#### Extract

Manual

Quick Start

To run the examples, just download the data and start the python console. We can then import Fanova and start it by typing

>>> from fanova import fANOVA
>>> import csv
>>> path = os.path.dirname(os.path.realpath(__file__))
>>> X = np.loadtxt(path + '/example_data/online_lda/online_lda_features.csv', delimiter=",")
>>> Y = np.loadtxt(path + '/example_data/online_lda/online_lda_responses.csv', delimiter=",")
>>> f = fANOVA(X,Y)

This creates a new Fanova object and fits the Random Forest on the specified data set.

To compute now the marginal of the first parameter type:

>>> f.quantify_importance((0, ))
    5.44551614362

Fanova also allows to specify parameters by their names.

>>> f.quantify_importance(("Col0", ))
5.44551614362

Advanced

If you want the Fanova only a certain quantiles (let’s say between 10% and 25%) of the data you can call it by:

>>> f = fANOVA(X,Y)
>>> f.set_cutoffs(quantile=(10, 25))

Furthermore fANOVA now supports cutoffs on the y values. These will exclude parts of the parameters space where the prediction is not within the provided cutoffs.

>>> f.set_cutoffs(cutoffs=(-np.inf, np.inf))

You can also specify the number of trees in the random forest as well as the minimum number of points to make a new split in a tree or your already specified configuration space by:

>>> f = fANOVA(X,Y, config_space=config_space, num_trees=30, min_samples_split=3)

More functions

  • f.get_most_important_pairwise_marginals(n)

Returns the n most important pairwise marginals

  • fANOVA.marginal_mean_variance_for_values(p, v)

Computes the mean and standard deviation of the parameter (or parameterlist) p for a certain value v

Visualization

To visualize the single and pairwise marginals, we have to create a visualizer object first containing the fanova object and configspace

>>> import fanova.visualizer
>>> vis = visualizer.Visualizer(f, config_space)

########
#### Given entries

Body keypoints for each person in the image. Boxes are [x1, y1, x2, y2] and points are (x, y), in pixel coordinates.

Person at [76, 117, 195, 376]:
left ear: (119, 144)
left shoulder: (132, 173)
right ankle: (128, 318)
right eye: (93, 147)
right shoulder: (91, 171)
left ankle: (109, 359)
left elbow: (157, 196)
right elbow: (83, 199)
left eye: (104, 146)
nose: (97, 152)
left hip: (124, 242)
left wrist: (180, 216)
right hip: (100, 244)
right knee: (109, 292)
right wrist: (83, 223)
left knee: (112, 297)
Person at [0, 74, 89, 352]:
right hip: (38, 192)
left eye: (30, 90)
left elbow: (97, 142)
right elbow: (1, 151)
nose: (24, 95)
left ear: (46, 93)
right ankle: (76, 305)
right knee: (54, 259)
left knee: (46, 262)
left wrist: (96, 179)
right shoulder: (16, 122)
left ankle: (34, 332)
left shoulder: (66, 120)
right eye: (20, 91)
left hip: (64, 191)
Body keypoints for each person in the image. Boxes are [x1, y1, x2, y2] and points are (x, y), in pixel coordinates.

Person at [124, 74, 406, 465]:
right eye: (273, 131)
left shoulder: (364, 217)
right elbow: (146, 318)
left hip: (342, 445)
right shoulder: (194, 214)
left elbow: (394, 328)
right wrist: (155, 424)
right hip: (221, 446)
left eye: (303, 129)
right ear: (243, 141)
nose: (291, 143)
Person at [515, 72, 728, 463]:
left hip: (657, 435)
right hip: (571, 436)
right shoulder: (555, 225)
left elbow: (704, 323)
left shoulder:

########
#### Given entries

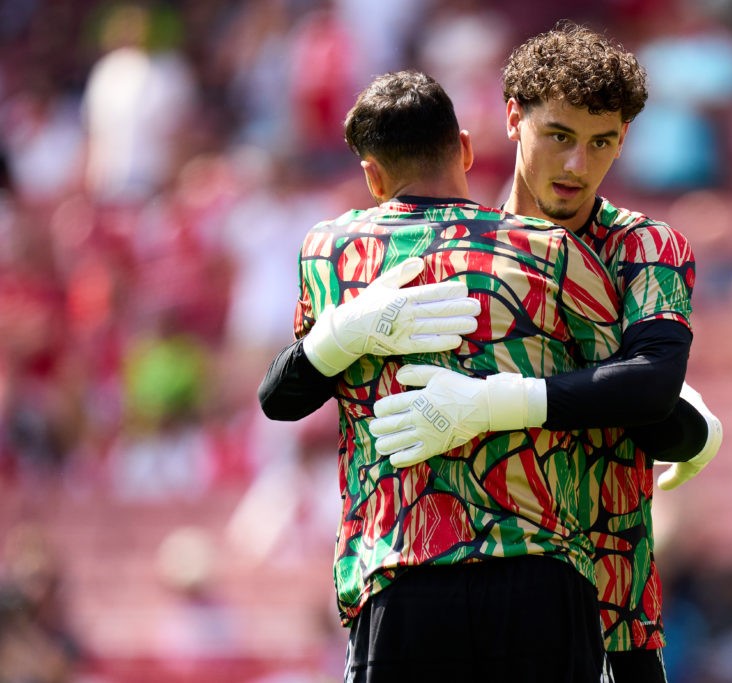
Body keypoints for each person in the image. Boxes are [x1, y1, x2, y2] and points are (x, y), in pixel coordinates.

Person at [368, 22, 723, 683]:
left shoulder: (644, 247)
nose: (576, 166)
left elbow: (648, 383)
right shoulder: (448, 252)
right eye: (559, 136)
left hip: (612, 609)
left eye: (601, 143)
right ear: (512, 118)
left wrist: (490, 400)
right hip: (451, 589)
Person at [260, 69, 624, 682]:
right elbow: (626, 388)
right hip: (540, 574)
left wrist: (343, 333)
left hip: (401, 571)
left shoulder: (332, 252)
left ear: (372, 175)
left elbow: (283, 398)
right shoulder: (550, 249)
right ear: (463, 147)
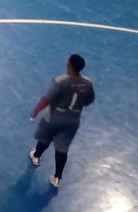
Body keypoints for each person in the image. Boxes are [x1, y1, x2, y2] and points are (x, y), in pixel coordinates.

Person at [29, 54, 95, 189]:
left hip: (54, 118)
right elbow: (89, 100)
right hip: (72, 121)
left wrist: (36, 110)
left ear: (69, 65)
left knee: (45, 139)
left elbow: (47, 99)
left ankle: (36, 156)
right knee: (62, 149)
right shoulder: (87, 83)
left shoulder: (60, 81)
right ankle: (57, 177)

########
#### Given entries

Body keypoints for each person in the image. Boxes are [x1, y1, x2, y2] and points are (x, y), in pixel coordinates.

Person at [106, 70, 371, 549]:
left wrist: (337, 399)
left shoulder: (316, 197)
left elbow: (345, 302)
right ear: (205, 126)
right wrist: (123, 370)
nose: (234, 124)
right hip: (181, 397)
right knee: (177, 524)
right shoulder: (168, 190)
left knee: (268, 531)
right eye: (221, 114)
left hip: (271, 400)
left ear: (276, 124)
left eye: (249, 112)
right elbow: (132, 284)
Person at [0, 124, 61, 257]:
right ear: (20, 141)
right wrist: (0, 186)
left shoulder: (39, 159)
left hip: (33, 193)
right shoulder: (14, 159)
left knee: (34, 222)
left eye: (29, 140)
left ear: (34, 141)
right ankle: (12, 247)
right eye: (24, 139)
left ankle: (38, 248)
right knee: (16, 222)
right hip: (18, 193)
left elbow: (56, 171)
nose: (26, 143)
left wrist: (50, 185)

########

> **Work instructions**:
• a. Using the fANOVA manual, decide whether each statement agrees with it. Answer yes or no for each, and quote the words that settle it.
(i) Parameters can be specified by their names.
(ii) Cutoffs on the y values keep the parts of the parameter space where the prediction falls outside the cutoffs.
(iii) A visualizer object must be created before the single and pairwise marginals can be visualized.
• b. List every keyword argument that the fANOVA manual's code passes to fANOVA or to its set_cutoffs method.
• c. Extend the fANOVA manual, starting after the line that creates the visualizer object.
You won't need the entries for any of this.

> **Exercise responses**:
• a.
(i) Yes: "Fanova also allows to specify parameters by their names."
(ii) No: "These will exclude parts of the parameters space where the prediction is not within the provided cutoffs."
(iii) Yes: "we have to create a visualizer object first containing the fanova object and configspace"

• b.
quantile
cutoffs
config_space
num_trees
min_samples_split

• c.
We can then plot single marginals by

>>> vis.plot_marginal(1)

what should look like this

_images/Col1.png

NOTE: For categorical values use the function plot_categorical_marginal(parameter) instead.

The same can been done for pairwise marginals

>>> vis.plot_pairwise_marginal([0,2])
_images/pairwise.png

If you are just interested in the N most important pairwise marginals you can plot them through:

>>> create_most_important_pairwise_marginal_plots(dir, n)

and Fanova will save those plot in dir. However, be aware that to create the plots Fanova needs to compute all pairwise marginal, which can take awhile!

If you’re not interested in the plot itself, but want to extract the values for your own plots, simply call

>>> vis.generate_marginal(0)

The same for generate_pairwise_marginal([0,2]) and get_categorical_marginal().

At last, all plots can be created together and stored in a directory with

>>> vis.create_all_plots("./plots/")

How to load a CSV-file

import numpy as np

data = np.loadtxt(‘your_file.csv’, delimiter=”,”)